EDIT: One more thought: take a bit of crocus cloth or emery paper and give the bottom bracket cups in the frame a VERY light polish. Emphasis on VERY LIGHT. Ditto the spindle. You don't want to remove metal, just smooth imperfections. Then grease. I don't know how finely those things are machined, or whether the unseating/re-seating the bearings have marked the cups, but I could see a rough surface keeping a bearing from seating properly or allowing it to chirp. Again, just a guess.


----------



## bikerjulio (Jan 19, 2010)

tvad said:


> I can't agree that BB30 is inherently prone to failure. I think that's hyperbole.
> 
> I've owned three bikes with BB30, and the bottom bracket didn't creak on any of them...and I do lots of hard effort climbing that could cause creaking. I've used only Campy cranks/BB cups and Shimano cranks with Praxis BB, so my experience is limited to those components.


I for one am baffled by this post.

Are you saying you owned 3 bikes with BB30 shells and then installed adapters, and these were no problem?

If so, great, but how does this relate to issues related to a BB30 bottom bracket?

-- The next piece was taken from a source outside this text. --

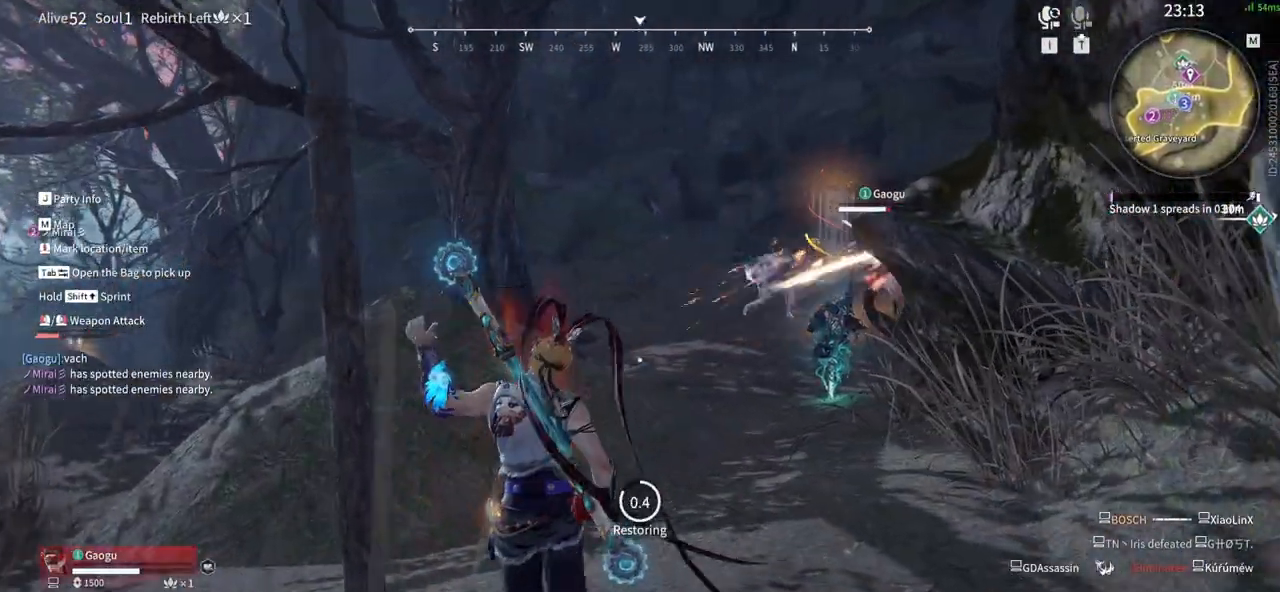
{"keys": ["a", "w"], "mouse": [], "events": [[383, "a", "down"]]}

I have a BB30 bike with Campy cups too, but what does it have to do with this thread?


----------



## tvad (Aug 31, 2003)

bikerjulio said:


> I for one am baffled by this post.
> 
> Are you saying you owned 3 bikes with BB30 shells and then installed adapters, and these were no problem?
> 
> ...


In his first post, the OP states his problems with a BB30 shell. As I own a bike with a BB30 shell (Cannondale SuperSix EVO HiMod) used with a Praxis BB30 Conversion Adapter, my experience is germane. My other two bikes were BB30 with press fit cups. No creaks in any permutation.

Do we have a problem?

BTW, my guess is the creaking is caused by the Hawk Racing BB30 bottom bracket in combination with the FSA crankset. The tolerances are likely not tight. Hence, the creaking.


----------



## poff (Jul 21, 2007)

I have king pf30 + hollowgram SISL cranks on 3 bikes. Not a single squeak.


----------



## Wookiebiker (Sep 5, 2005)

My previous bike was a CAAD 10 frame with a BB30 set up ... nearly 14,000 miles on it with no creaking issues.

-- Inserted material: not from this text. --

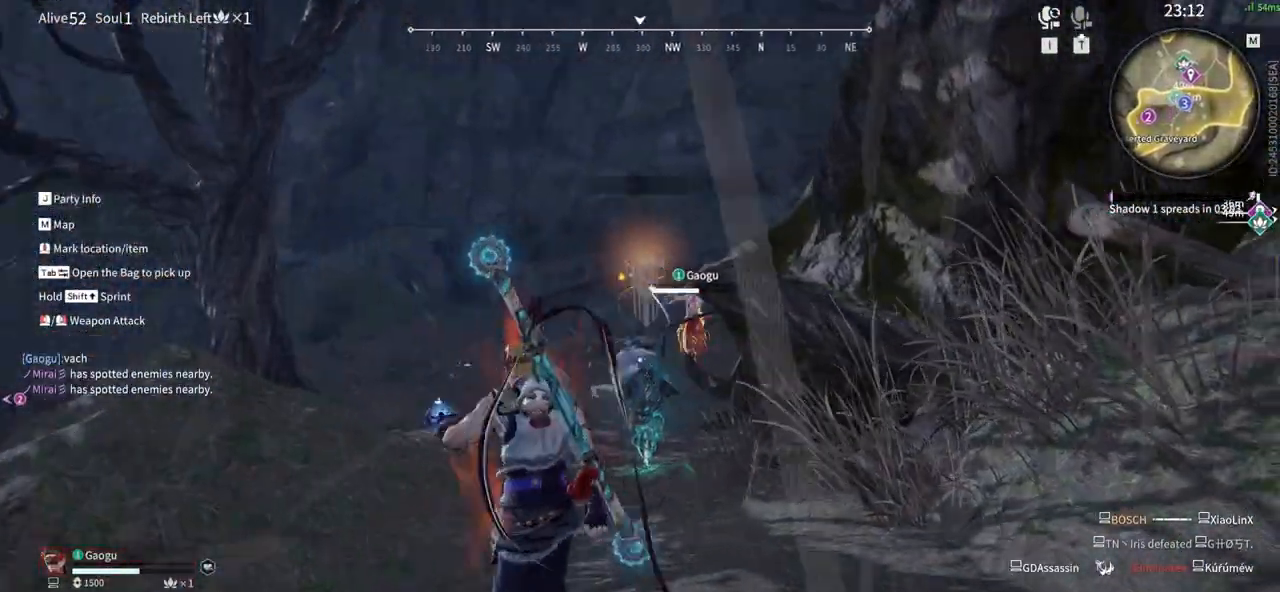
{"keys": ["a", "shift", "w"], "mouse": ["left"], "events": [[200, "shift", "down"], [433, "mouse_left", "down"]]}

I've heard people using locktite for the pressfit bottom brackets ... generally blue, so you can still get them out in the future if needed. Seems to solve most creaking issues with press fit bottom brackets.


----------



## goodboyr (Apr 19, 2006)

Blue loctite?......there's nothing like using the wrong material for the wrong reasons and expecting a good result.


----------



## chudak (Jul 28, 2012)

I think that all the people chiming in with their own formulas for success (loc-tite, grease, teflon tape, pixie dust) in living with a BB30 or other pressfit BBs just adds further evidence to the fact that it's a horrible design. I'll take a standard threaded bottom bracket any day.


----------



## mannymerc (Nov 19, 2013)

I have 2 bikes with bb30 and have no problems with noises, setting up the bearings is really important when installing bb30 bearings, I dont even use locktite or any of that.


----------



## bigjohnla (Mar 29, 2010)

I had a similar problem with an FSA Gossamer crank on my carbon fiber Bianchi. I found that the crank had a very small shiny spot on the spindle. It was smooth, no galling or anything. I applied some grease to the spindle and reinstalled. No problems since April (1200 miles). I also recommend boat trailer grease for its corrosion resistance. Pretty much use it on everything I own that needs greasing. Good stuff. I also had a creak that was very annoying on another bike. Turned out to be my cleat. A fresh set fixed it.


----------



## tvad (Aug 31, 2003)

chudak said:


> I think that all the people chiming in with their own formulas for success (loc-tite, grease, teflon tape, pixie dust) in living with a BB30 or other pressfit BBs just adds further evidence to the fact that it's a horrible design. I'll take a standard threaded bottom bracket any day.


You're making a Straw Man argument. This is exactly the type of discussion board comment that blows issues out of proportion by incorrectly commenting on previous statements.

The suggestion of teflon tape and grease was made by Gregory Taylor, who stated _he doesn't own a BB30 bike_, and who used the teflon tweak on a threaded BB...so it has no direct relevance to his experience with BB30 (but it's still a valid suggestion).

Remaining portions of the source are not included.